### 练习目标
请把下面这篇打家劫舍题解中从“You are a professional”开始、一直到“if(nums.length == 0)”为止的部分原样抄写下来。

### 给定文本
------
LeetCode 198: House Robber

题目描述

You are a professional robber planning to rob houses along a street. Each house has a certain amount of money stashed, the only constraint stopping you from robbing each of them is that adjacent houses have security system connected and it will automatically contact the police if two adjacent houses were broken into on the same night.

Given a list of non-negative integers representing the amount of money of each house, determine the maximum amount of money you can rob tonight without alerting the police.

题目本质:求一个数组中元素的最大和,但是元素不能从连续的位置取。可用动态规划的思想解决:保存在每个位置时,加上当前元素和不加当前元素能得到的最大元素和。

public class Solution {
    public int rob(int[] nums) {
        if(nums.length == 0)
            return 0;
        int[][] dp = new int[nums.length][2];
        //0表示不被抢劫,1表示被抢劫
        for(int i = 0; i < dp.length; i++){
            dp[i][0] = 0;
            dp[i][1] = 0;
        }
   
        dp[0][0] = 0;
        dp[0][1] = nums[0];
        
        for(int i = 1; i < dp.length; i++){
            //如果不加入,保持抢劫到前一家时的最大和;如果加入,上一家必须没有被抢劫过
            dp[i][0] = Math.max(dp[i-1][0],dp[i-1][1]);
            dp[i][1] = dp[i-1][0] + nums[i];
        }
        
        return Math.max(dp[dp.length-1][0], dp[dp.length-1][1]);
    }
}

还有更简单的方法:用temp0表示不抢劫此家的最大和,temp1表示抢劫此家的最大和。
------
### 所给数据
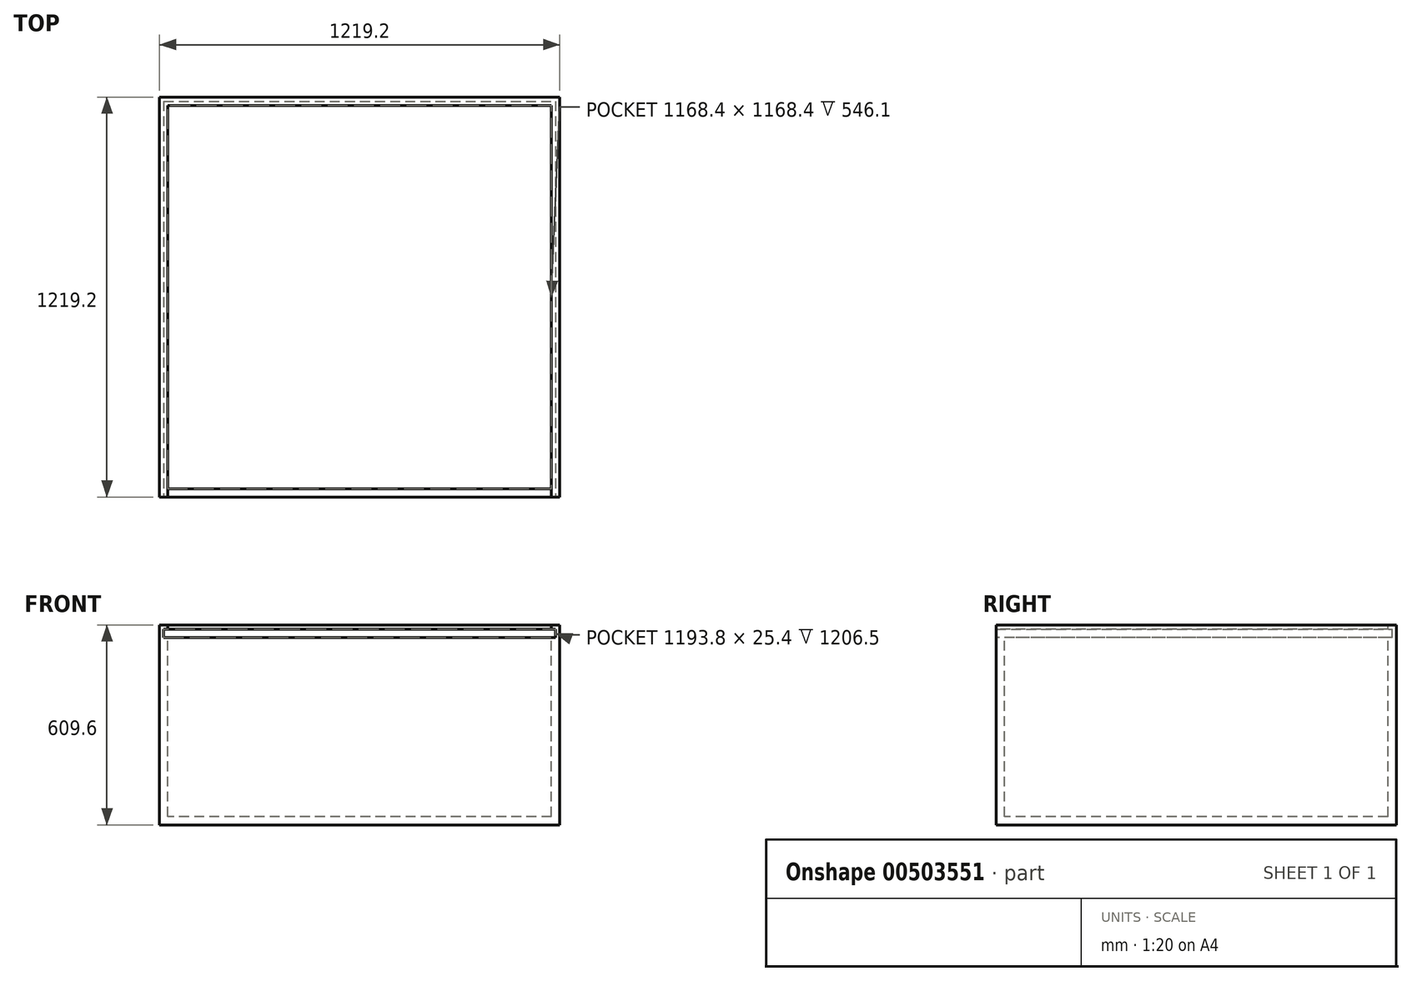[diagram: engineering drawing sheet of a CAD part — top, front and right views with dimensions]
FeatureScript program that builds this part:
------
### 任务答案
You are a professional robber planning to rob houses along a street. Each house has a certain amount of money stashed, the only constraint stopping you from robbing each of them is that adjacent houses have security system connected and it will automatically contact the police if two adjacent houses were broken into on the same night.

Given a list of non-negative integers representing the amount of money of each house, determine the maximum amount of money you can rob tonight without alerting the police.

题目本质:求一个数组中元素的最大和,但是元素不能从连续的位置取。可用动态规划的思想解决:保存在每个位置时,加上当前元素和不加当前元素能得到的最大元素和。

public class Solution {
    public int rob(int[] nums) {
        if(nums.length == 0)